Problem with power operator for specific values

Question

I am trying to do a simple function to check the differences between factorial and Stirling's approximation:

using DataFrames

n = 24
df_res = DataFrame(i = BigInt[],
                    f = BigInt[],
                    st = BigInt[])

for i in 1:n
    fac = factorial(big(i))
    sterling = i^i*exp(-i)*sqrt(i)*sqrt(2*pi)
    res = DataFrame(i = [i],
                    f = [fac],
                    st = [sterling])
    df_res = [df_res;res]
end

first(df_res, 24)

The result for sterling when i= 16 and i= 24 is 0!. So, I checked power for both values and the result is 0:

julia> 16^16
0

julia> 24^24
0

I did the same code in R, and there are no issues. What am I doing wrong or what I don't know about Julia and I probably should?

Answer 1

It appears that Julia integers are either 32-bit or 64-bit, depending on your system, according to the Julia documentation for Integers and Floating-Point Numbers. Your exponentiation is overflowing your values, even if they're 64 bits.
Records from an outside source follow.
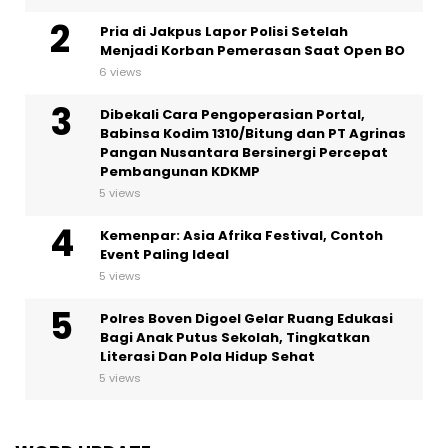
Pria di Jakpus Lapor Polisi Setelah
Menjadi Korban Pemerasan Saat Open BO
6 views
Dibekali Cara Pengoperasian Portal,
Babinsa Kodim 1310/Bitung dan PT Agrinas
Pangan Nusantara Bersinergi Percepat
Pembangunan KDKMP
5 views
Kemenpar: Asia Afrika Festival, Contoh
Event Paling Ideal
5 views
Polres Boven Digoel Gelar Ruang Edukasi
Bagi Anak Putus Sekolah, Tingkatkan
Literasi Dan Pola Hidup Sehat
5 views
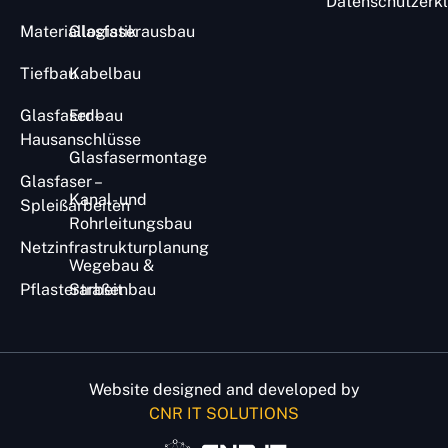
Datenschutzerk
Materiallogistik
Glasfaserausbau
Tiefbau
Kabelbau
Glasfaser –
Erdbau
Hausanschlüsse
Glasfasermontage​
Glasfaser –
Kanal- und
Spleißarbeiten
Rohrleitungsbau
Netzinfrastrukturplanung
Wegebau &
Pflasterarbeit​
Straßenbau
Website designed and developed by
CNR IT SOLUTIONS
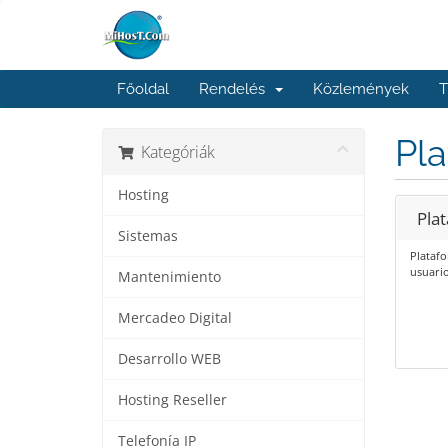
Főoldal
Rendelés
Közlemények
T
Pl
Kategóriák
Hosting
Pla
Sistemas
Plataf
usuario
Mantenimiento
Mercadeo Digital
Desarrollo WEB
Hosting Reseller
Telefonía IP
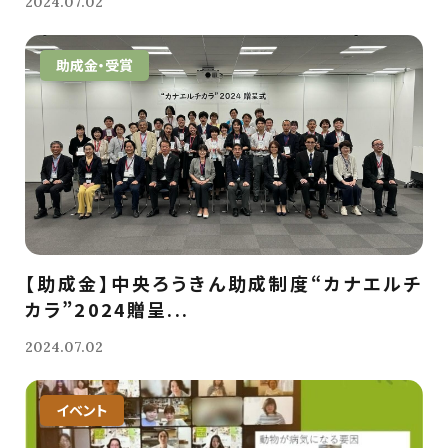
2024.07.02
助成金・受賞
【助成金】中央ろうきん助成制度“カナエルチ
カラ”2024贈呈...
2024.07.02
イベント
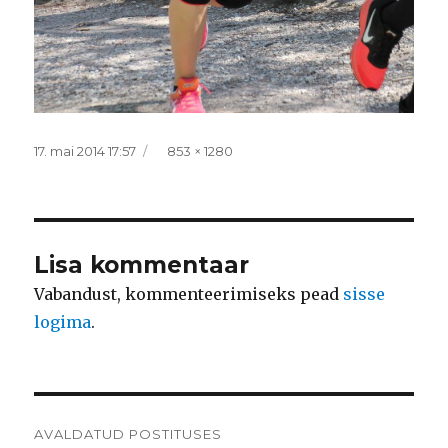
Postitatud
Täissuurus
17. mai 2014 17:57
853 × 1280
Lisa kommentaar
Vabandust, kommenteerimiseks pead
sisse
logima
.
Navigeerimine
AVALDATUD POSTITUSES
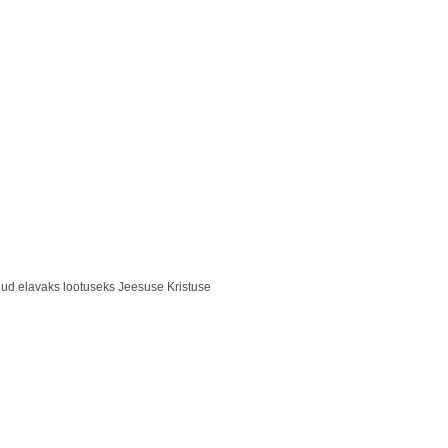
nud elavaks lootuseks Jeesuse Kristuse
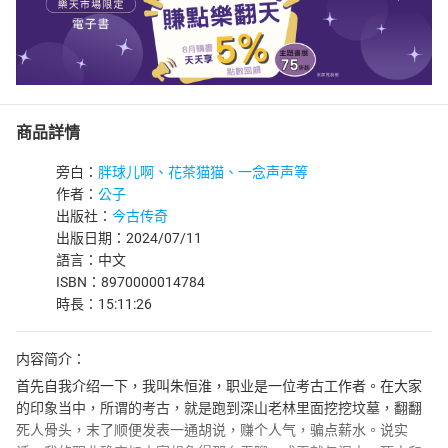
商品詳情
旁白：
胖球儿啊、花茶猫猫、一念声声等
作者：
公子
出版社：
今古传奇
出版日期：2024/07/11
語言：中文
ISBN：8970000014784
時長：15:11:26
内容简介：
首先自我介绍一下，我叫朱恒淮，职业是一位考古工作者。在大家
的印象当中，所谓的考古，就是跑到深山老林里面挖挖坟墓，翻翻
死人骨头，末了顺便发表一通胡说，赚个人气，骗点薪水。说实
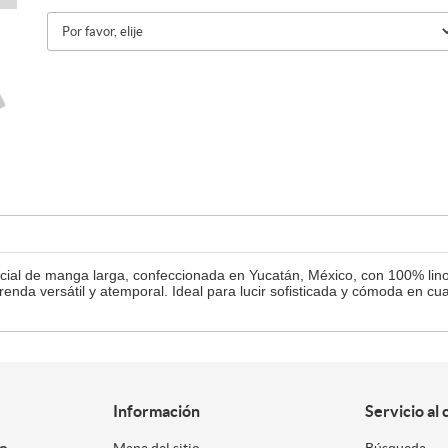
al de manga larga, confeccionada en Yucatán, México, con 100% lino de
prenda versátil y atemporal. Ideal para lucir sofisticada y cómoda en cu
Información
Servicio al 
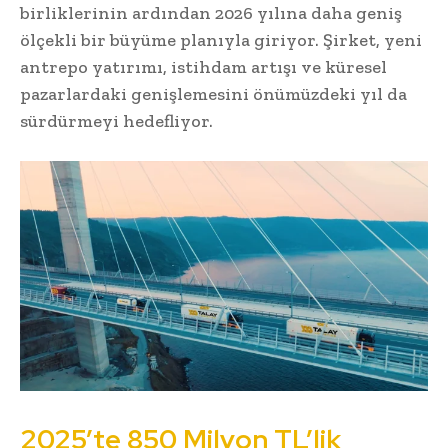
birliklerinin ardından 2026 yılına daha geniş
ölçekli bir büyüme planıyla giriyor. Şirket, yeni
antrepo yatırımı, istihdam artışı ve küresel
pazarlardaki genişlemesini önümüzdeki yıl da
sürdürmeyi hedefliyor.
2025’te 850 Milyon TL’lik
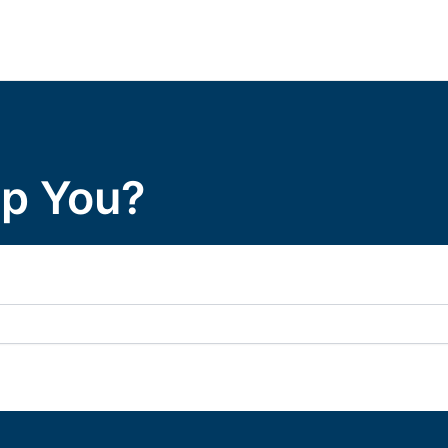
p You?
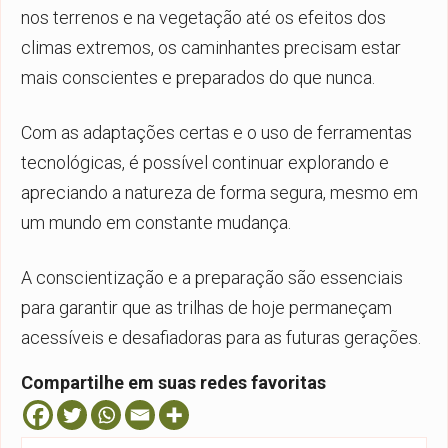
nos terrenos e na vegetação até os efeitos dos
climas extremos, os caminhantes precisam estar
mais conscientes e preparados do que nunca.
Com as adaptações certas e o uso de ferramentas
tecnológicas, é possível continuar explorando e
apreciando a natureza de forma segura, mesmo em
um mundo em constante mudança.
A conscientização e a preparação são essenciais
para garantir que as trilhas de hoje permaneçam
acessíveis e desafiadoras para as futuras gerações.
Compartilhe em suas redes favoritas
Julia looks like it supports Arbitrary Precision Arithmetic, which you'll need to store the large resultant values.

According to the Overflow Section, writing big(n) makes n arbitrary precision.

Answer 2

While the question has been answered at the another post one more thing is worth saying.

Julia is one of very few languages that allows you to define your very own primitive types - so you can be still with fast fixed precision numbers yet handle huge values. There is a package BitIntegers for that:

BitIntegers.@define_integers 512

Now you can do:

julia>  Int512(2)^500
3273390607896141870013189696827599152216642046043064789483291368096133796404674554883270092325904157150886684127560071009217256545885393053328527589376

Usually you will get better performance for for even big fixed point arithmetic numbers. For an example:

julia> @btime Int512(2)^500;
  174.687 ns (0 allocations: 0 bytes)

julia> @btime big(2)^500;
  259.643 ns (9 allocations: 248 bytes)

Answer 3

There is a simple solution to your problem that does not involve using BigInt or any specialized number types, and which is much faster. Simply tweak your mathematical expression slightly.

foo(i) = i^i*exp(-i)*sqrt(i)*sqrt(2*pi)  # this is your function
bar(i) = (i / exp(1))^i * sqrt(i) * sqrt(2*pi)  # here's a better way

OK, let's test it:

1.7.2> foo(16)
0.0  # oops. not what we wanted

1.7.2> foo(big(16)) # works
2.081411441522312838373895982304611417026205959453251524254923609974529540404514e+13 

1.7.2> bar(16)  # also works
2.0814114415223137e13

Let's try timing it:

1.7.2> using BenchmarkTools

1.7.2> @btime foo(n) setup=(n=16)
  18.136 ns (0 allocations: 0 bytes)
0.0

1.7.2> @btime foo(n) setup=(n=big(16))
  4.457 ?s (25 allocations: 1.00 KiB) # horribly slow
2.081411441522312838373895982304611417026205959453251524254923609974529540404514e+13

1.7.2> @btime bar(n) setup=(n=16)
  99.682 ns (0 allocations: 0 bytes) # pretty fast
2.0814114415223137e13

Edit: It seems like

baz(i) = float(i)^i * exp(-i) * sqrt(i) * sqrt(2*pi)

might be an even better solution, since the numerical values are closer to the original.